I'm using a foreach loop to try and speed up some data processing I'm doing. I'd upload the full code, but its about 2k lines long so that doesn't seem worthwhile. Basically, I have a bunch of matrices (15 wide and 300 to 1500 long) that I need to pass through Mplus using mclust. I have a for loop which wraps around the foreach loop, which contains the mclust model fitting. Something like this:

registerDoParallel(4)

for (i in 1:10) {
 if (i==1) {data=load(file.rda)} #I've broken the data into 10 smaller chunks
 if (i==2) ...
 out <- foreach (sim=1:length(data), .packages=c('mclust','MplusAutomation')) %dopar% {
 #Proceed to fit various models in Mplus and saving the important output to a matrix as
 results[1:130] 
#this is so the thing that gets reported is the list of results I need and not a singular value. 
 }
 if (i==1) {save(out, "out.file.rda")}
 if (i==2) ... 
}

Anyway, I know the code works on smaller data batches (for instance, if I tell it to run only on the first ten in each of the datasets, it can run clean through without issue. However, when I ramp this up to running on the full dataset, I get errors like this:

Error in { : task 175 failed - "cannot open the connection"
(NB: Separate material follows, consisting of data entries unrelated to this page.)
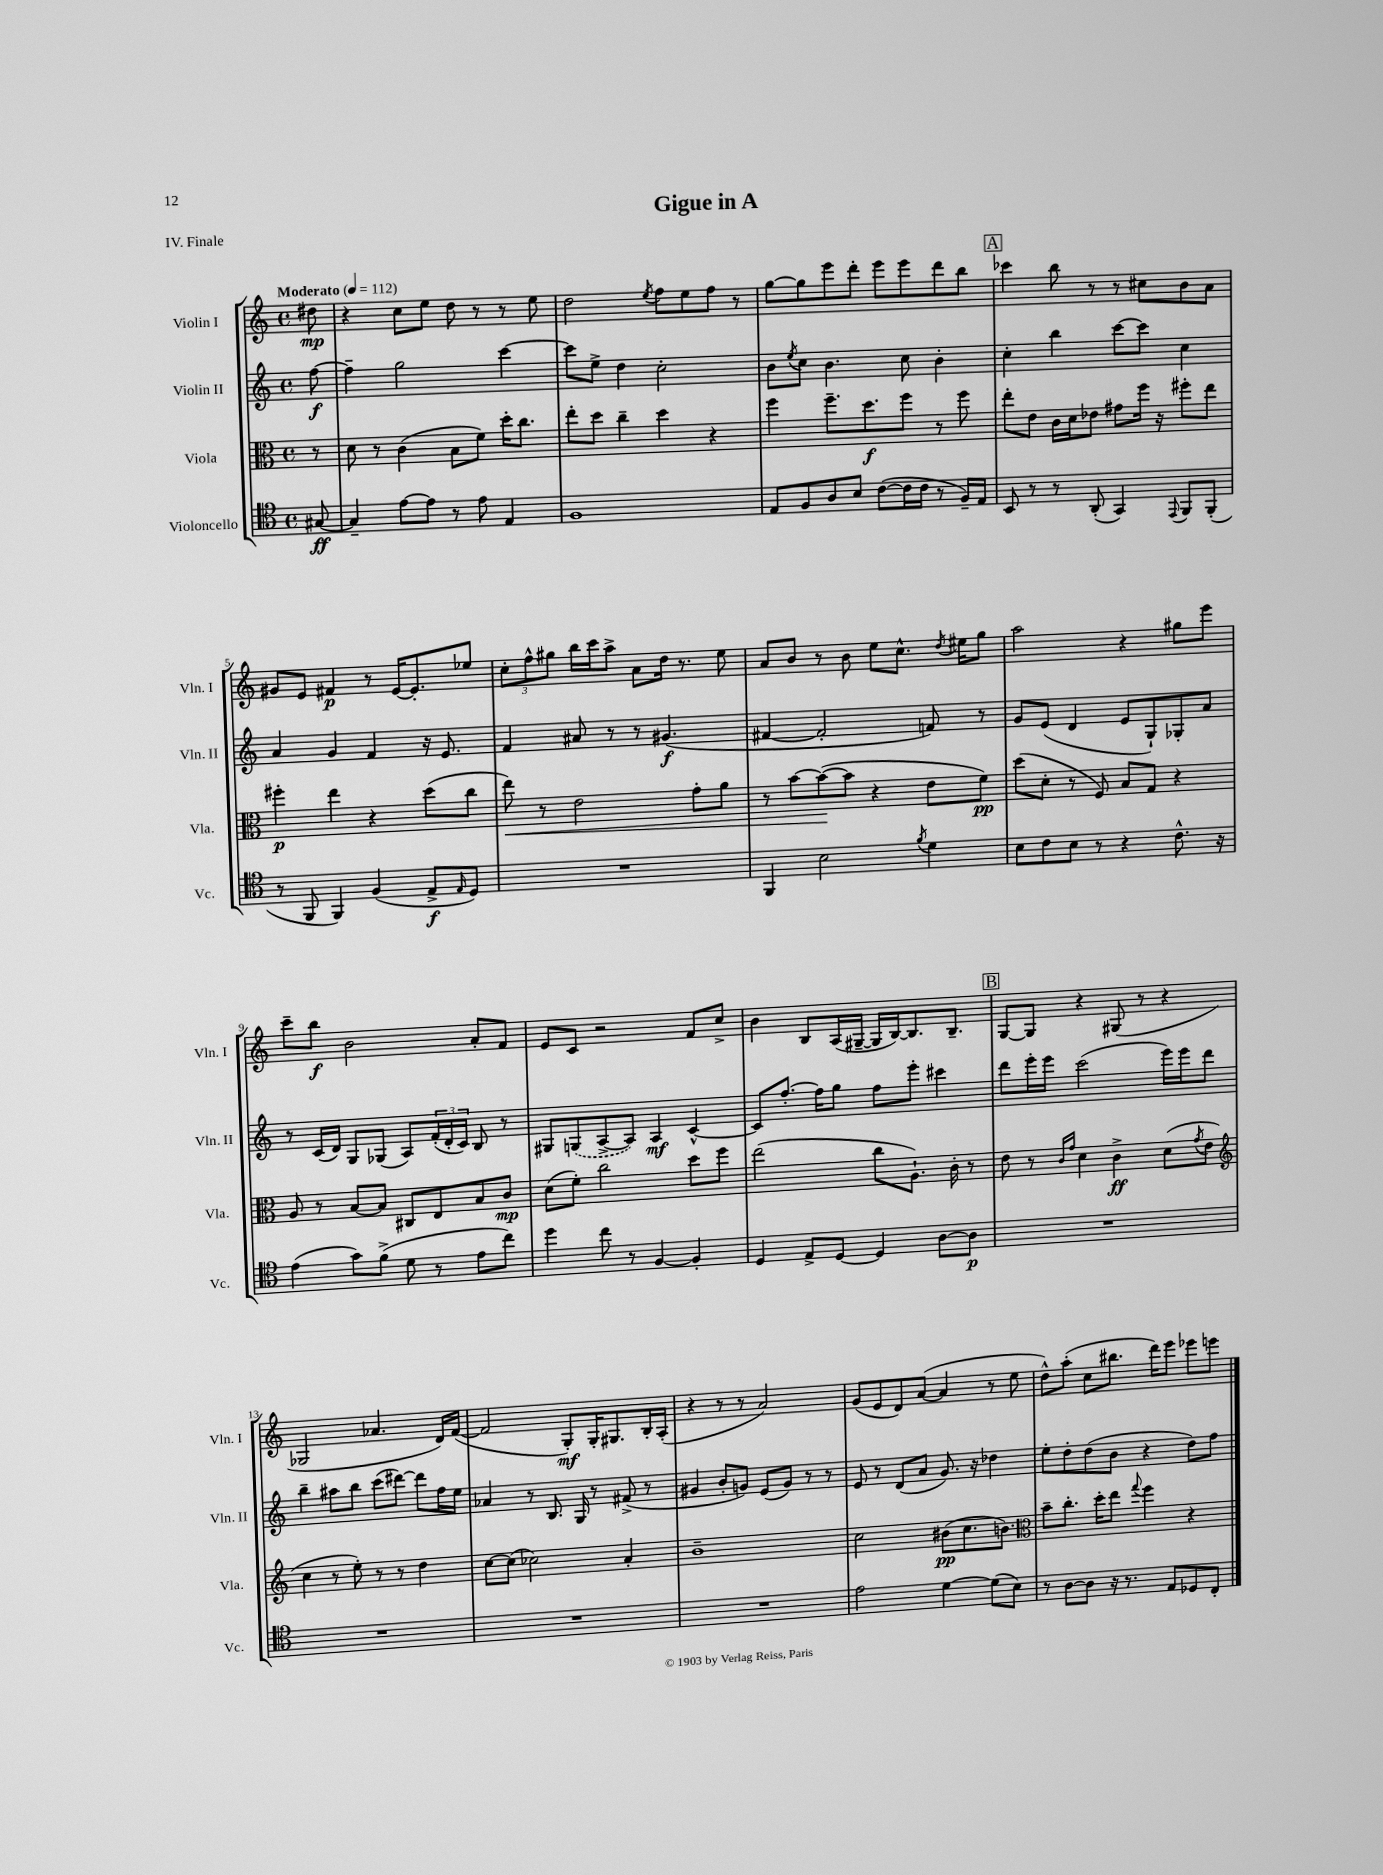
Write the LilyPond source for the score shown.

\header { title = "Gigue in A" piece = "IV. Finale" }
<<
\new StaffGroup <<
\new Staff = "s0" \with { instrumentName = "Violin I" shortInstrumentName = "Vln. I" } {
    \clef treble \key c \major \defaultTimeSignature \time 4/4 \partial 8 \tempo "Moderato" 4 = 112
    dis''8\mp |
    r4 c''8 e''8 d''8 r8 r8 e''8 |
    d''2 \acciaccatura { e''8 } f''8 e''8 f''8 r8 |
    g''8~ g''8 e'''8 d'''8-. e'''8 e'''8 d'''8 b''8 |
    \mark \markup { \box "A" } ces'''4 b''8 r8 r8 cis''8 b'8 a'8 |
    gis'8 e'8 fis'4\p r8 e'16~ e'8.-. ees''8 |
    \tuplet 3/2 { c''8-. f''8-^ gis''8 } b''16 c'''16 a''8-> a'8 d''16 r8. e''8 |
    a'8 b'8 r8 b'8 e''8 c''8.-^ \acciaccatura { d''8 } eis''16 g''8 |
    a''2 r4 gis''8 e'''8 |
    c'''8-- b''8\f b'2 a'8-. f'8 |
    e'8 c'8 r2 f'8 c''8-> |
    b'4 b8 a16( gis16~-- gis16 b16~) b8. b8.-- |
    \mark \markup { \box "B" } g8~ g8 r4 gis8( r8 r4 |
    ges2 aes'4. d'16) f'16~( |
    f'2 g8-.\mf) g16-. gis8. b16-. a16-.( |
    r4 r8 r8 a'2) |
    g'8( e'8 d'8) a'8~( a'4 r8 e''8 |
    d''8-^) a''8-.( c''8 bis''8. d'''16) e'''8 ees'''8 e'''8 \bar "|." |
}
\new Staff = "s1" \with { instrumentName = "Violin II" shortInstrumentName = "Vln. II" } {
    \clef treble \key c \major \defaultTimeSignature \time 4/4 \partial 8
    f''8~\f |
    f''4-- g''2 c'''4~ |
    c'''8 e''8-> d''4 c''2-. |
    b'8 \acciaccatura { e''8 } c''8 b'4. c''8 b'4-. |
    \mark \markup { \box "A" } c''4-. b''4 c'''8~ c'''8 c''4 |
    a'4 g'4 f'4 r16 e'8. |
    f'4 ais'8 r8 r8 gis'4.\f( |
    fis'4~ fis'2-. f'8) r8 |
    g'8 e'8( d'4 e'8 g8-!) ges8-. a'8 |
    r8 c'16( d'16) g8 ges8( a8) \tuplet 3/2 { f'16-.( d'16-. c'16) } b8 r8 |
    gis8 \once \slurDashed g8( a8~-> a8) a4\mf c'4~-^ |
    c'8 f''8.~-. f''16 g''8 f''8 e'''8-. cis'''4 |
    \mark \markup { \box "B" } d'''8 e'''16-. e'''16 c'''2( e'''16) e'''16 d'''8 |
    b''4-- ais''8 b''8 c'''8( dis'''8~) dis'''8 f''16 e''16 |
    aes'4 r8 b8. g16 r8 fis'8->( r8 |
    gis'4 b'8-. g'8) e'8( g'8) r8 r8 |
    e'8 r8 d'8( a'8 g'8.) r16 des''4 |
    e''8-. d''8-. d''8( b'8 r4 d''8) f''8 \bar "|." |
}
\new Staff = "s2" \with { instrumentName = "Viola" shortInstrumentName = "Vla." } {
    \clef alto \key c \major \defaultTimeSignature \time 4/4 \partial 8
    r8 |
    d'8 r8 c'4( b8 f'8) d''16-. c''8. |
    e''8-. d''8 c''4-- d''4 r4 |
    f''4 f''8.-- d''8.\f f''8 r8 f''8 |
    \mark \markup { \box "A" } e''8-. e'8 c'16 d'16 ees'8 gis'8 f''16 r16 fis''8-. e''8 |
    fis''4-.\p e''4 r4 d''8( c''8 |
    e''8\<) r8 e'2 g'8-. a'8 |
    r8 b'8~ b'8~\!( b'8 r4 e'8 f'8\pp) |
    d''8( d'8-. r8 f8) b8 g8 r4 |
    a8 r8 b8~ b8 cis8 e8 b8 c'8\mp |
    d'8( f'8-.) c''2 d''8 f''8 |
    e''2( c''8 a8.-!) c'16-. r8 |
    \mark \markup { \box "B" } e'8 r8 \grace { c'16 g'16 } d'4 c'4->\ff d'8( \acciaccatura { g'8 } e'8 |
    \clef treble c''4 r8 e''8-.) r8 r8 d''4 |
    c''8~ c''8( ces''2) a'4-. |
    b'1-- |
    c''2 bis'8\pp( c''8. b'8.) |
    \clef alto b'8-- c''8.-. d''16-. e''8 \appoggiatura { g''8 } f''4 r4 \bar "|." |
}
\new Staff = "s3" \with { instrumentName = "Violoncello" shortInstrumentName = "Vc." } {
    \clef tenor \key c \major \defaultTimeSignature \time 4/4 \partial 8
    gis8~\ff |
    gis4-- e'8~ e'8 r8 e'8 e4 |
    f1 |
    e8 f8 a8 b8 c'8~( c'16 c'16 r8 f16--) e16 |
    \mark \markup { \box "A" } b,8 r8 r8 a,8-.( g,4) \appoggiatura { e,8 } f,8 f,8-.( |
    r8 f,8 f,4) f4( e8->\f \grace { e16 } d8) |
    R1 |
    f,4 b2 \acciaccatura { f'8 } d'4 |
    b8 c'8 b8 r8 r4 c'8.-^ r16 |
    e'4( g'8) f'8->( d'8 r8 e'8 c''8) |
    d''4 c''8 r8 f4~ f4-. |
    d4 e8-> d8~ d4 a8~ a8\p |
    \mark \markup { \box "B" } R1 |
    R1 |
    R1 |
    R1 |
    e'2 d'4~ d'8( b8) |
    r8 a8~ a8 r16 r8. e8 des8 c8-. \bar "|." |
}
>>
>>
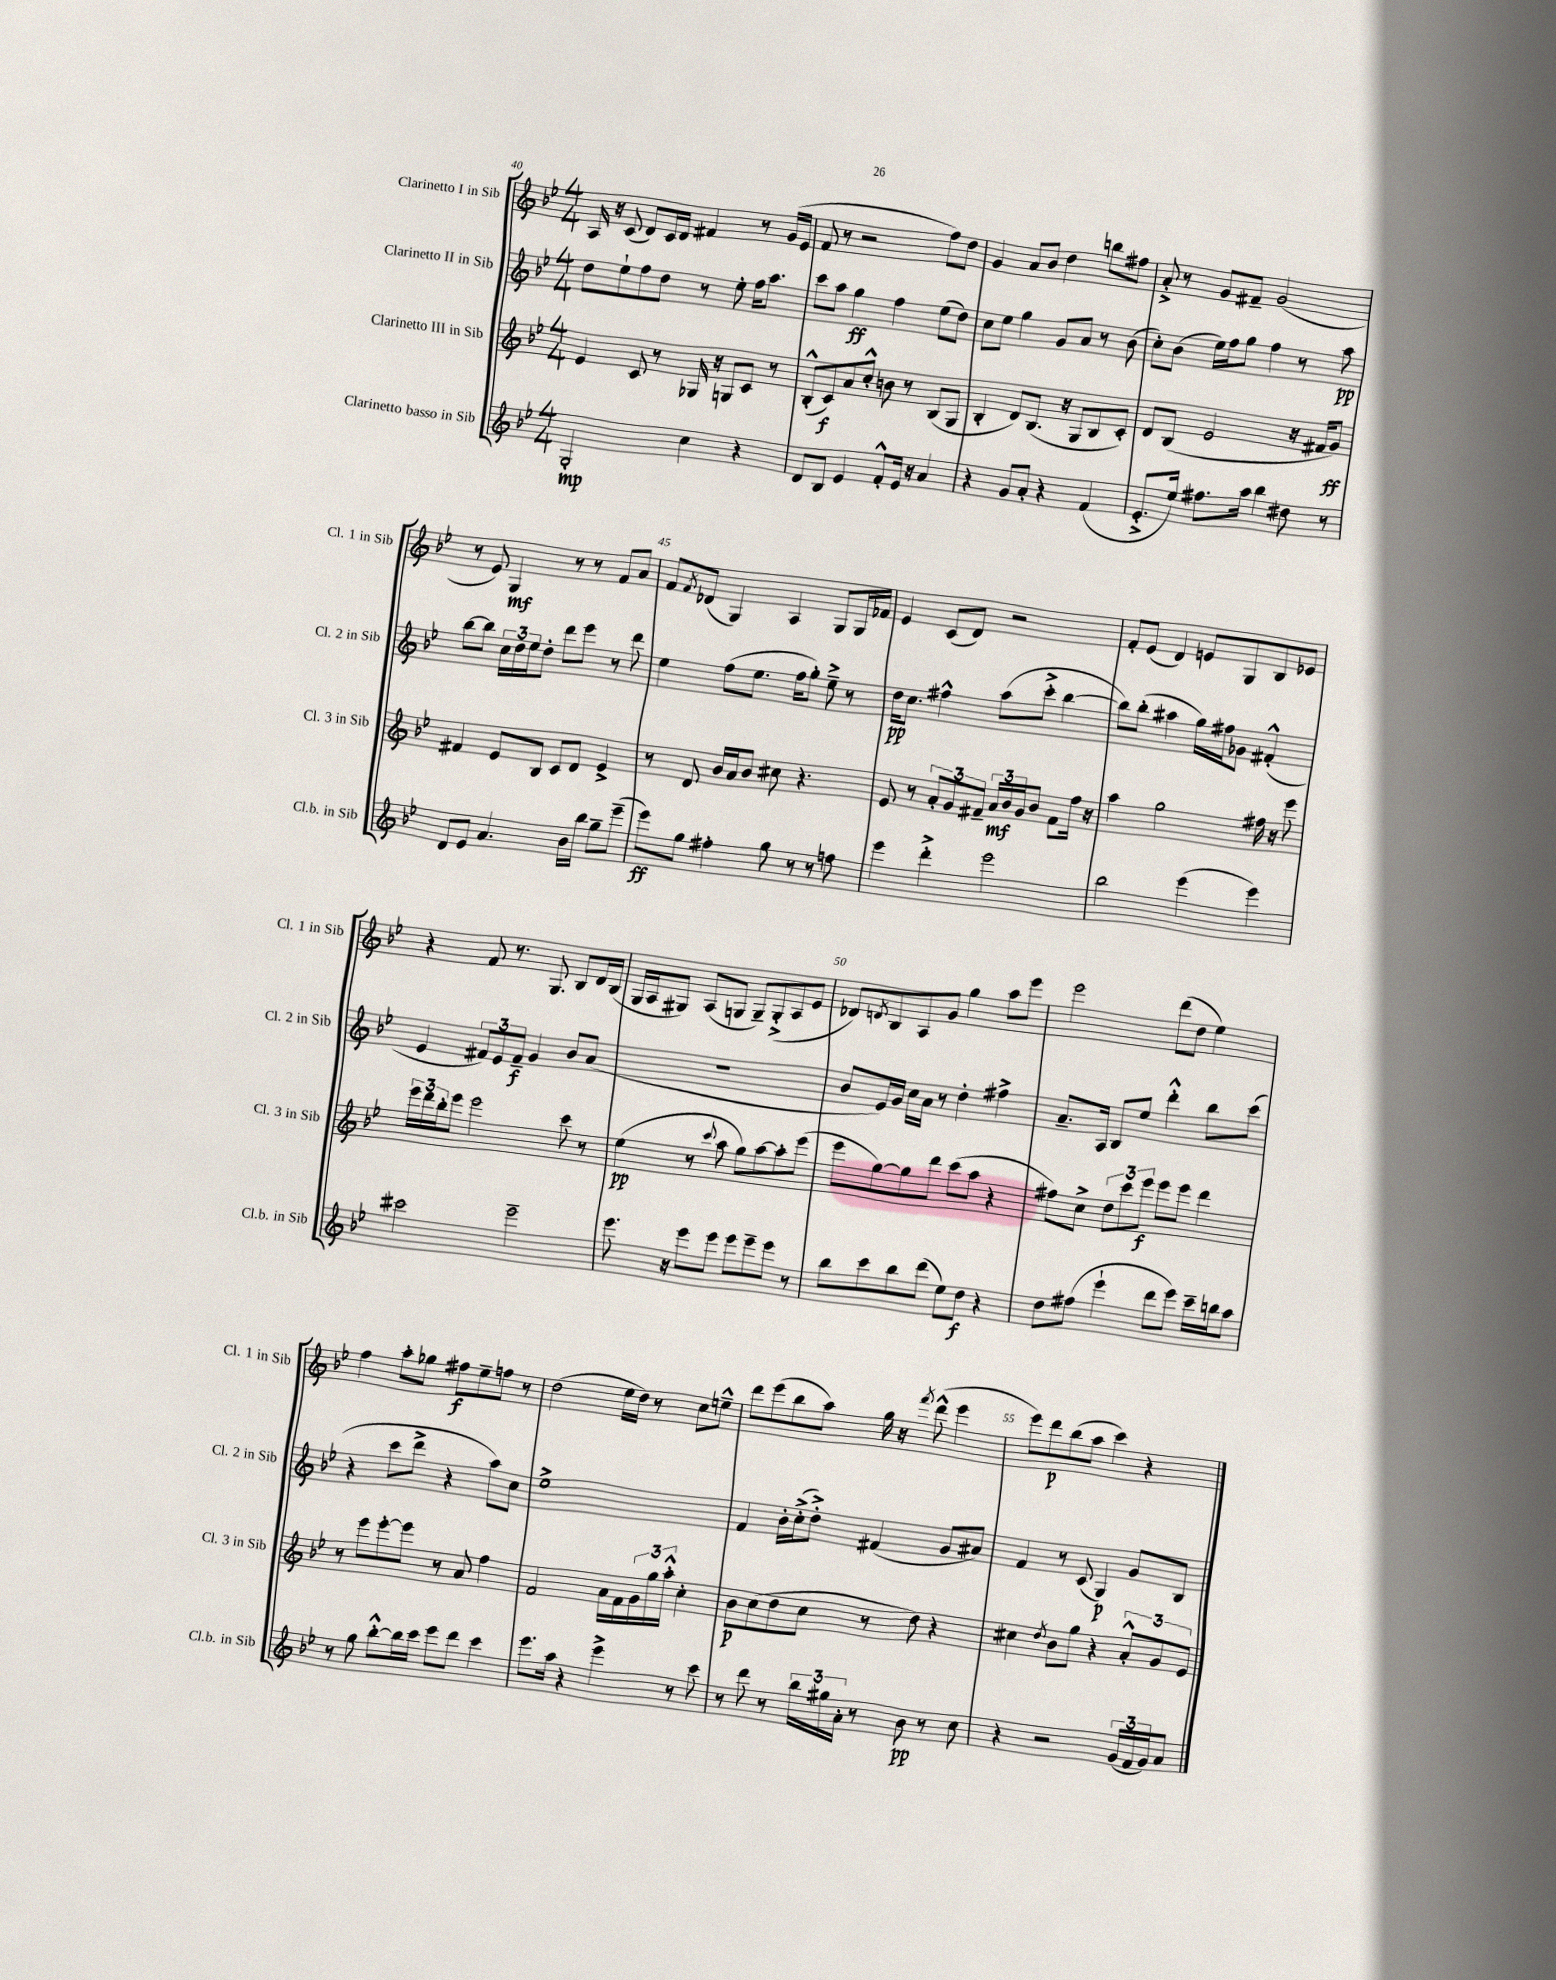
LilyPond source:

<<
\new StaffGroup <<
\new Staff = "s0" \with { instrumentName = "Clarinetto I in Sib" shortInstrumentName = "Cl. 1 in Sib" } {
    \clef treble \key bes \major \numericTimeSignature \time 4/4
    a16 r16 c'8( d'8) c'16 d'16 fis'4 r8 g'16( ees'16 |
    f'8 r8 r2 f''8) d''8 |
    g'4 a'8 bes'8 d''4 b''8 fis''8 |
    a'8-.-> r8 g'8 fis'8-- g'2( |
    r8 ees'8) g4\mf r8 r8 f'8 a'8 |
    f'8 \acciaccatura { f'8 } des'8( g4) a4 g8 g16 fes'16 |
    ees'4 c'8( d'8) r2 |
    f'8-. ees'8( d'4) e'8 g8 bes8 ees'8 |
    r4 f'8 r8. g8. bes8 d'16 bes16( |
    g16 a16 gis8) a8( g8 g8--) g8-.->( a8 ees'8 |
    des'8) \acciaccatura { d'8 } bes8 a8 g'8 g''4 a''8 ees'''8 |
    ees'''2 d'''8( d''8 ees''4) |
    f''4 a''8-. ges''8 fis''8\f ees''8-- f''8 r8 |
    d''2( ees''16 d''16) r8 c''8 e''8---^ |
    d'''8 ees'''8( bes''8 a''8) g''16 r16 \acciaccatura { f'''8 } d'''8-^( ees'''4 |
    ees'''8) d'''8\p bes''8( a''8 c'''4) r4 \bar "|." |
}
\new Staff = "s1" \with { instrumentName = "Clarinetto II in Sib" shortInstrumentName = "Cl. 2 in Sib" } {
    \clef treble \key bes \major \numericTimeSignature \time 4/4
    d''8 ees''8-! f''8 d''8 r8 ees''8-. f''16 a''8. |
    c'''8 a''8 g''4\ff f''4 ees''8( d''8) |
    c''8 ees''8 g''4 g'8 a'8 r8 bes'8( |
    c''8-.) bes'8( ees''16) f''16 g''8 f''4 r8 a''8\pp |
    bes''8~ bes''8 \tuplet 3/2 { c''16 d''16 ees''16 } d''8-. d'''8 ees'''8 r8 d'''8 |
    ees''4 f''8( ees''8. f''16 g''8-.) ees''8---> r8 |
    d''16\pp c''8. fis''4-^ a''8( c'''8-.-> bes''4~ |
    bes''8) bes''8-.( ais''4 g''16) fis''16 ges'8 fis'4-.-^( |
    ees'4 \tuplet 3/2 { fis'8) ees'8 fis'8--\f } g'4 bes'8 a'8( |
    R1 |
    bes'8 ees'16) g'16 c''16 a'16 r8 d''4-. fis''4-> |
    a'8.-- a16 bes8 ees''8 d'''4-.-^ bes''8 c'''8( |
    r4 c'''8 d'''8-> r4 a''8) c''8 |
    ees''1-> |
    f'4 bes'16-. c''16-.->( d''8-.->) fis'4( g'8 ais'8) |
    f'4 r8 c'8( g4\p) g'8 bes8 \bar "|." |
}
\new Staff = "s2" \with { instrumentName = "Clarinetto III in Sib" shortInstrumentName = "Cl. 3 in Sib" } {
    \clef treble \key bes \major \numericTimeSignature \time 4/4
    ees'4 c'8 r8 ges16 r16 g8 c'8 r8 |
    bes8-.-^( c'8\f) a'8 c''8-.-^ b'8 r8 bes8( g8 |
    bes4-. d'8) bes8.( r16 g8 bes8 c'8-.) |
    d'8 bes8( ees'2 r16 fis'16 g'8\ff) |
    fis'4 ees'8 bes8 c'8 d'8 ees'4-> |
    r8 d'8 bes'16 a'16 bes'8 cis''8 r4. |
    ees'8 r8 \tuplet 3/2 { a'8-. g'8 fis'8-- } \tuplet 3/2 { a'16\mf bes'16 g'16 } bes'8 fis'8 f''16 r16 |
    a''4 g''2 fis''16 r16 ees'''8 |
    \tuplet 3/2 { ees'''16 d'''16 bes''16-. } ees'''8 ees'''2 c'''8 r8 |
    ees''4\pp( r8 \appoggiatura { c'''8 } a''8 g''8) a''8~ a''8-. ees'''8( |
    ees'''8 g''8~) g''8 d'''8 c'''8( a''8 r4 |
    fis''8) c''8-> \tuplet 3/2 { d''8 c'''8 ees'''8\f } ees'''8 ees'''8 d'''4 |
    r8 ees'''8 ees'''8~-. ees'''8 r8 a'8 f''4 |
    f'2 a'16 f'16 \tuplet 3/2 { g'16 g''16 a''16-.-^ } c''4-. |
    bes'8\p c''8( d''8 c''8 r8 d''8) r4 |
    cis''4 \acciaccatura { d''8 } bes'8 g''8 r4 \tuplet 3/2 { a'8-.-^ g'8 ees'8 } \bar "|." |
}
\new Staff = "s3" \with { instrumentName = "Clarinetto basso in Sib" shortInstrumentName = "Cl.b. in Sib" } {
    \clef treble \key bes \major \numericTimeSignature \time 4/4
    g2-.\mp c''4 r4 |
    d'8 bes8 ees'4 f'8-.-^ ees'16 r16 a'4 |
    r4 g'8 a'8-. r4 f'4( |
    ees'8.-.-> ees''16) fis''8. a''16 bes''4 dis''8 r8 |
    d'8 ees'8 a'4. bes'16 bes''16 g''8-- ees'''8--( |
    ees'''8\ff) g''8 fis''4-. g''8 r8 r8 f''8 |
    ees'''4 d'''4-.-> ees'''2 |
    bes''2 ees'''4( ees'''4) |
    cis'''2 ees'''2-- |
    ees'''8. r16 ees'''8 ees'''8 ees'''8 ees'''8-- ees'''8 r8 |
    bes''8 c'''8 bes''8 d'''8( ees''8) d''8\f r4 |
    d''8 fis''8( ees'''4-! d'''8 ees'''8) c'''16-- b''16 a''8 |
    r8 g''8 bes''8~-.-^ bes''16 c'''16 ees'''8 d'''8 c'''4 |
    ees'''8. a''16 r4 ees'''4-> r8 c'''8 |
    r8 d'''8 r8 \tuplet 3/2 { bes''16 gis''16 a'16-. } r8 bes'8\pp r8 c''8 |
    r4 r2 \tuplet 3/2 { g'16( f'16 g'16) } a'8 \bar "|." |
}
>>
>>
\layout { \context { \Score currentBarNumber = #40 \override BarNumber.break-visibility = ##(#f #t #t) barNumberVisibility = #(every-nth-bar-number-visible 5) } }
It seems to happen at different points during the script, not always at the same time/place. I've tried messing with how many cores it uses (4-6), how much data it loads in at any one time (all 6.6 GB at once to 1/10th of that), I've increased the working memory (memory.limit(size=56000)), but none of these changes have allowed the code to run without error. In fact, it's never managed to complete one of the i loops through yet.

Any suggestions?

0

There are 0 answers